Hot on the heels of January's update, the PPF has issued further guidance relating to restructuring and insolvency. The further clarifications provided are a reaction to what the PPF described as inaccurate and misleading scrutiny of its involvement with the Halcrow and BHS debacles and the perception that it was too easy for employers to effectively "dump" schemes.1
The Guidance applies in the event that an employer is facing insolvency and the pension scheme is in deficit, but a restructuring package would allow them to continue trading. The PPF may take on the pension fund in such an instance to allow the business to continue trading, provided certain criteria are met.
The PPF has stated that it will only take part in a restructuring if certain principles have been met. There are seven principles that are to be applied to ensure that the pension scheme is in a significant better position than it would be through a normal insolvency process.
Actual or inevitable insolvency
Insolvency must be inevitable. This has been significantly tightened to prevent companies overstating the risk of insolvency in order to dump an unpalatable liability so as to increase value.
Significantly better outcome for the pension scheme.
There must be a significantly better outcome for the pension scheme than if the scheme were to go into an ordinary insolvency, and such a consideration is deemed by the PPF to be realistic in relation to the anticipated or actual Section 75 deficit.
What is offered to the pension scheme can be considered to be fair when compared to what the other creditors and shareholders are to gain as part of the insolvency.
The scheme must be given at least 10% of the equity where future shareholders are not currently involved with the company and at least 33% if the parties are currently involved. This is designed to prevent the business increasing in value by jettisoning the pension liability. The PPF have a standard form of shareholder agreement and articles of association which must be used in order to protect the pension scheme's interest.
Pensions Regulator contribution notice or a financial support direction
These must not generate more money for the scheme than the deal that the PPF have negotiated. This prevents the PPF from settling for a lesser sum than could have been obtained otherwise.
Pension Regulator must clear the deal. The PPF will work together with the Pensions Regulator to decide whether clearance can be granted and whether they can proceed with the restructuring proposal.
Reasonable charges by banks
Where there is a refinancing the fees charged by the banks must be reasonable. In addition, the party who is seeking the restructuring must pay the costs incurred by the PPF and the trustees, for example, legal fees for documents and execution, financial advice or TUPE liabilities
If all of these criteria are met, then the PPF will work closely with insolvency practitioners during an assessment period which, in practice, will typically last between a year and two years. This period will vary subject to the complexity of the financial situation being reviewed.. This assessment period is activated once an insolvency practitioner alerts the PPF to an insolvency event. During the assessment period, the pension scheme continues to be administered by the trustees subject to some restrictions, save that the PPF assumes the role of creditor to the insolvent employer. The guidance sets out the criteria restructuring practitioners should incorporate in any proposals made to the PPF in respect of an insolvent pension scheme employer..

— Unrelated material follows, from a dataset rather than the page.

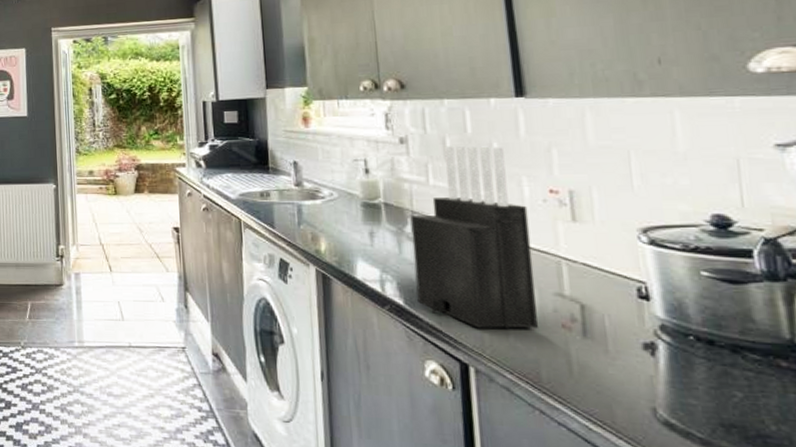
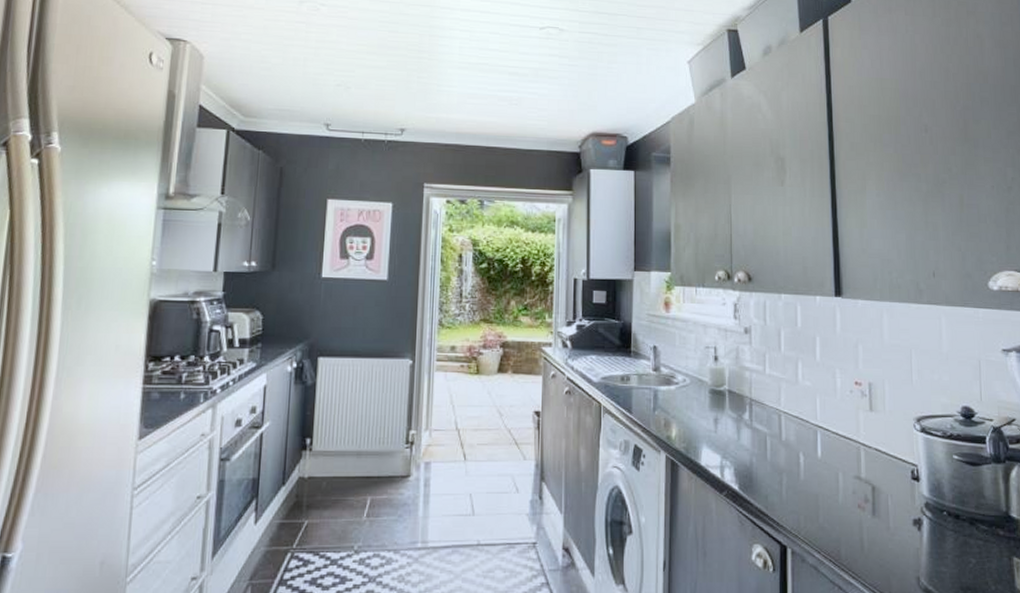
knife block: present [410,145,539,329] -> none [749,338,842,510]

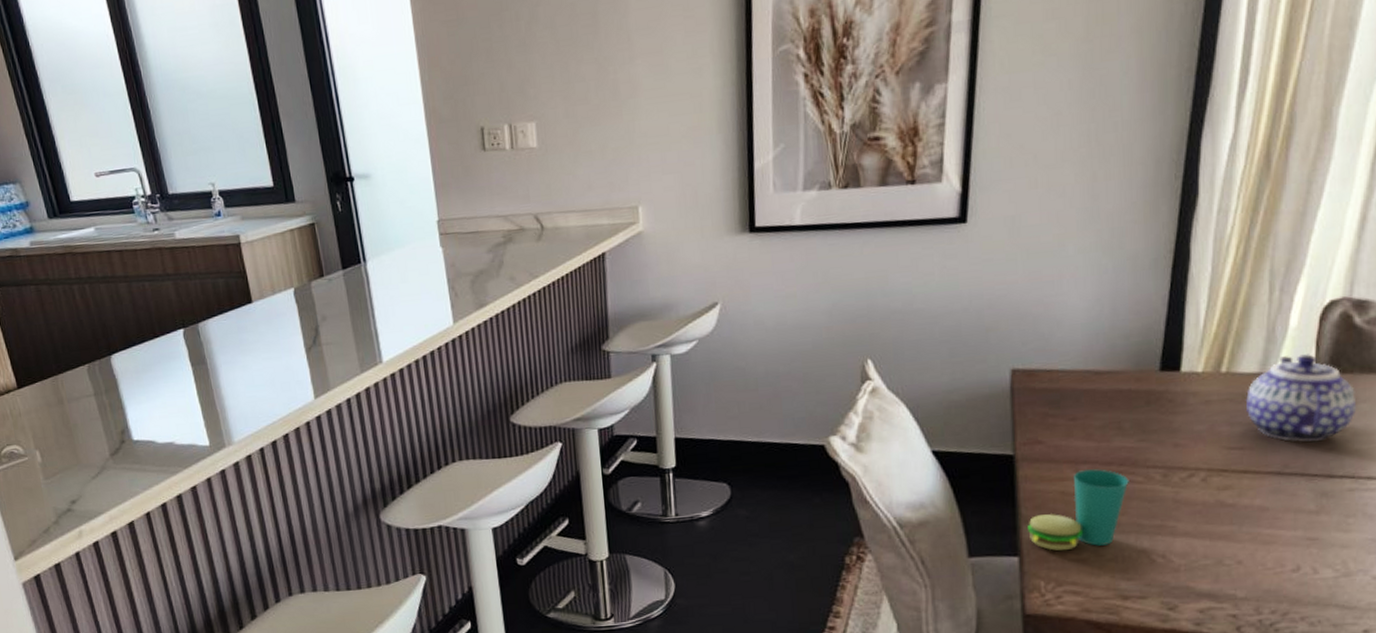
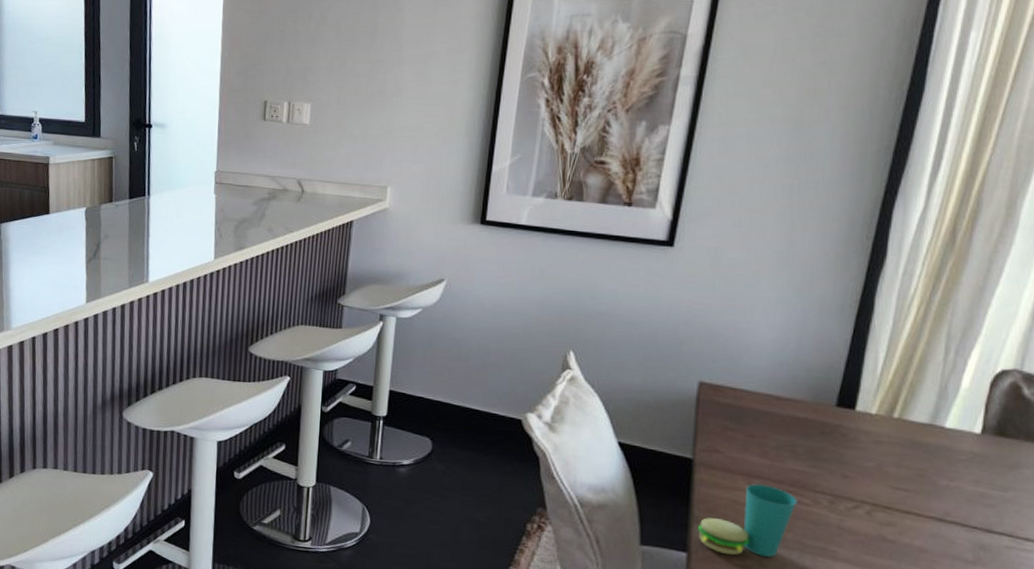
teapot: present [1246,354,1357,443] -> none [914,413,1020,497]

The PPF will consider whether a qualifying insolvency event has actually occurred, and also ensure there has been no rescue or withdrawal event relating to the pension scheme. The valuation of the pension scheme must also be such that its assets are below the amount required to fund the PPF level of protected liabilities. If the PPF are not satisfied during the period, the creditor rights pass back the trustees and the PPF’s involvement ceases.
The PPF have tightened their controls and guidelines in order to reflect the controversial nature of the process to emphasise they will only act when insolvency is certain and their involvement would provide a significantly better outcome than any other. They are not obliged to consider any proposal made and can veto it on any number of the criteria above to avoid ‘dumping’. The rules appear well defined and easy to follow, but there may still be some flex given the Halcrow restructuring programme involved equity of less than the required 33%, meaning that the interests of business may supersede the guidelines. It is likely there will be further refinement to the guidance as more restructuring proposals are dealt with; a likely forecast in the current economic climate.